We don't have Texaco in New Zealand; it has been Caltex since the early 1940s. It is not really advertising if you cannot buy the product. Even BBC Radio 3 re-broadcasts Live from the Met.
Apologies if this has already come up in this thread, but let's not forget that Radio NZ's situation is not unique. Similar funding pressure is being applied throughout the Public Service.
Changes to RNZ would likely be apparent, but a lot of the services under threat are things that you mightn't miss until they're not there. And once they're gone, they'll be difficult to get back.
I wonder whether campaigning for RNZ in isolation is overlooking the larger-scale pattern?

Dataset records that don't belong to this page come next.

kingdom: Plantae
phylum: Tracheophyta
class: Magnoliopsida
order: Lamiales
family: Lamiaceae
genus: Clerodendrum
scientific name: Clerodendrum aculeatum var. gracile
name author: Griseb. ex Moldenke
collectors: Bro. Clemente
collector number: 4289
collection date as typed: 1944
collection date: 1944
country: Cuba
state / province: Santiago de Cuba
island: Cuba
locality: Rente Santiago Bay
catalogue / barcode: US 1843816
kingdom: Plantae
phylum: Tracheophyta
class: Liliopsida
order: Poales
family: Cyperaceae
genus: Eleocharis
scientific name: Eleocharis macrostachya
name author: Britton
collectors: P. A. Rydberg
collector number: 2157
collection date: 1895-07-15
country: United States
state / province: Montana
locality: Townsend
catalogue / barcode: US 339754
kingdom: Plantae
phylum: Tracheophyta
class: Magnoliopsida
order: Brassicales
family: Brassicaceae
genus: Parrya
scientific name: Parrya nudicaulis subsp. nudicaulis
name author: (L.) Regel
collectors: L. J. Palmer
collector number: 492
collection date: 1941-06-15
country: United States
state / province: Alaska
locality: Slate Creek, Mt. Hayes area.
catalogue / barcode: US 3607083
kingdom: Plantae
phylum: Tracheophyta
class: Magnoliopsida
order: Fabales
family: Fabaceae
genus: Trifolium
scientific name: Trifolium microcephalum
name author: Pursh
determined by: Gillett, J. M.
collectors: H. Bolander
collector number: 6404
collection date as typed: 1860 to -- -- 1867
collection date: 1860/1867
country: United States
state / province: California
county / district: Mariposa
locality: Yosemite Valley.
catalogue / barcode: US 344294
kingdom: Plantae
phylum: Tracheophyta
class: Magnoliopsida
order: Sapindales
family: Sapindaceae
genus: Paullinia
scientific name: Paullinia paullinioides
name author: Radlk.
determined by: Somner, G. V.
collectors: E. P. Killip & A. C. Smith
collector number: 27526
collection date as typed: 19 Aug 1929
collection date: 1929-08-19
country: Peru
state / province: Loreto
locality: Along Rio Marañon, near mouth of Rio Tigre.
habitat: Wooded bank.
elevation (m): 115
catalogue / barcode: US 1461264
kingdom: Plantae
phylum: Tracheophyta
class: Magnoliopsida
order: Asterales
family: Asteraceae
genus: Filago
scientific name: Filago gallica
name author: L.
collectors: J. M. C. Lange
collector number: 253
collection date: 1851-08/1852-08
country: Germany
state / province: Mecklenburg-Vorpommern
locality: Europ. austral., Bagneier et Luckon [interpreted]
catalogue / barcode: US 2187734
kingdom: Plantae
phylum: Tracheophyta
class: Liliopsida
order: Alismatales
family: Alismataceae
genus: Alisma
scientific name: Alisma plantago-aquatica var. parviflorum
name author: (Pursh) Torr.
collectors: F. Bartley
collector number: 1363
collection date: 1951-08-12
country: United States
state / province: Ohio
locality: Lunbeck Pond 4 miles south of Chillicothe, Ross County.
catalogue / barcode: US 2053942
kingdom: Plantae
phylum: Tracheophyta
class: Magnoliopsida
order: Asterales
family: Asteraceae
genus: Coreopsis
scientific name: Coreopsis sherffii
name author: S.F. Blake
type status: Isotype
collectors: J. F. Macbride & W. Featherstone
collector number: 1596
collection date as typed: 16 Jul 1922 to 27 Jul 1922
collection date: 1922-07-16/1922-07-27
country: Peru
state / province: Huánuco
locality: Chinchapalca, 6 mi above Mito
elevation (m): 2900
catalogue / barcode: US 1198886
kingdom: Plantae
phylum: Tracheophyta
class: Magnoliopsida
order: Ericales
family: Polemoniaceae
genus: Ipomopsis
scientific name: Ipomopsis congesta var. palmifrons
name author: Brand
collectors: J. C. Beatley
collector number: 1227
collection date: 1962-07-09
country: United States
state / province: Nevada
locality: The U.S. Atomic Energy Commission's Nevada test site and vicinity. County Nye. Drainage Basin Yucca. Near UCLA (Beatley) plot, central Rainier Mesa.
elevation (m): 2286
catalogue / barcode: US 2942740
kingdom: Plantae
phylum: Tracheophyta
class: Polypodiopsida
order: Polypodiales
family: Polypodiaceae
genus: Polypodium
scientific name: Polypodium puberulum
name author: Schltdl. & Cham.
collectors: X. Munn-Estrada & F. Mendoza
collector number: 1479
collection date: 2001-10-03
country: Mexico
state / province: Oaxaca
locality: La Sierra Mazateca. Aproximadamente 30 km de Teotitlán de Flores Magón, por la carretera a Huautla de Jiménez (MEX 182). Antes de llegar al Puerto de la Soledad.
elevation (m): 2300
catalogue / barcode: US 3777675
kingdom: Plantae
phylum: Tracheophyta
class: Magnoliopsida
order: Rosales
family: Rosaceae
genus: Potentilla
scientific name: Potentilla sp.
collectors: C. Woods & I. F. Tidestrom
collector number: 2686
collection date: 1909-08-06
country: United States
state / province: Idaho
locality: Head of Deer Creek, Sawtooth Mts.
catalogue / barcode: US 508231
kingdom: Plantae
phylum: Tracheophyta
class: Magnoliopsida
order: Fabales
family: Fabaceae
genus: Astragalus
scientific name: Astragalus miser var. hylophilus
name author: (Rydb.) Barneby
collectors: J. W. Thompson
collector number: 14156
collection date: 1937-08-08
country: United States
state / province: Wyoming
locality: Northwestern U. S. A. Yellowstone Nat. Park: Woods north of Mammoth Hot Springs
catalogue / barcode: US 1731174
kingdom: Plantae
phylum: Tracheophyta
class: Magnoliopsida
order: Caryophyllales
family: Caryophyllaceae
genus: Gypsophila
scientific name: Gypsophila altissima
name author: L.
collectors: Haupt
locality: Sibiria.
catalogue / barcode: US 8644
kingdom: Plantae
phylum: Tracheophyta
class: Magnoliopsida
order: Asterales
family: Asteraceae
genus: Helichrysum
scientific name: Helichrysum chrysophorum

In context, I know this is a ghastly thing to say but I wish a couple of dozen fuck-wit looky-loos had been killed yesterday -- but I guess then it would have all been the Gummints fault. I can understand why John Carter is rather pissed off... David and I have elderly friends (one with advanced MS) who live on Lyall Parade -- if they could see a tsunami front out their front window, they're dead. That simple.
I was kind of plugging for minor but undeniable property damage. Mind you, there are many, many natural disasters that we could do with minor but disturbing verions of to give people a wake-up call. Tsunamis are just the ones in the news lately.
This week John Drinnan delivers just a few modest questions regarding the RNZ debate:
* Have any of the passionate advocates for National Radio listened to Chris Laidlaw on a Sunday morning, an important timeslot for public radio? It should be called the Death Warmed Up show.
* Is Radio New Zealand offering such good public radio that it could be harmed by considering a few new ideas?
* Do the broadcasters at Radio New Zealand think that it has been well managed?
* Why do most campaigners ignore the underfunding of RNZ under Labour?
* How come Radio New Zealand is based in Wellington but has no relationship or rapport with successive Governments?
* Some on the right want to tear Radio New Zealand down. What happened to the middle ground in the debate about the future of RNZ?
I had a go:
1. This is often commented on even by RNZ fans. But by all means let's start talking about changing and improving RNZ's offerings rather than starving it to death?
2. "Do the same or more, with less" is not really a cogent 'new idea' for improving RNZ's public radio service - and most of the ideas already floated do involve some harm to quality in some sense (reduced overnight service, some loss of FM broadcasting, etc). But the government thinks this is drama queen stuff. So where to from here?
3. Probably. Certainly KPMG did, in basically concluding that the station was being as well managed as possible given roughly 25% underfunding. If RNZ bosses do another round of self-examination and the answer is still "yes we're doing what we can", will Drinnan accept this or will he just keep on making jibes about Wellington Civil Servant Labour Voter Radio?
4. It's a widely accepted concept in political activism that you lobby the people who are in power now, not (for instance) another bunch that were voted out a year and a half ago. And even so, what about Labour treating RNZ badly makes it beyond questioning for National to treat it even worse?
5. This may come down to that pesky thing of being a non-political independent public broadcaster. Funny, Drinnan decided last week that there was some basis in calling RNZ "Radio Labour", and that this was a bad thing, and now 'rapport' with government is something that RNZ should have been aiming for? Beats me too.
6. It's still out there, but its natural flora has been heavily colonised by the hardy crossbreed language of 'rationalisation' and privatisation, which is choking out the language of public service broadcasting which was previously native to discussion about... a public service broadcaster. I wonder who, given their regular opportunity to comment on the matter in the print media, might have some minor culpability in this?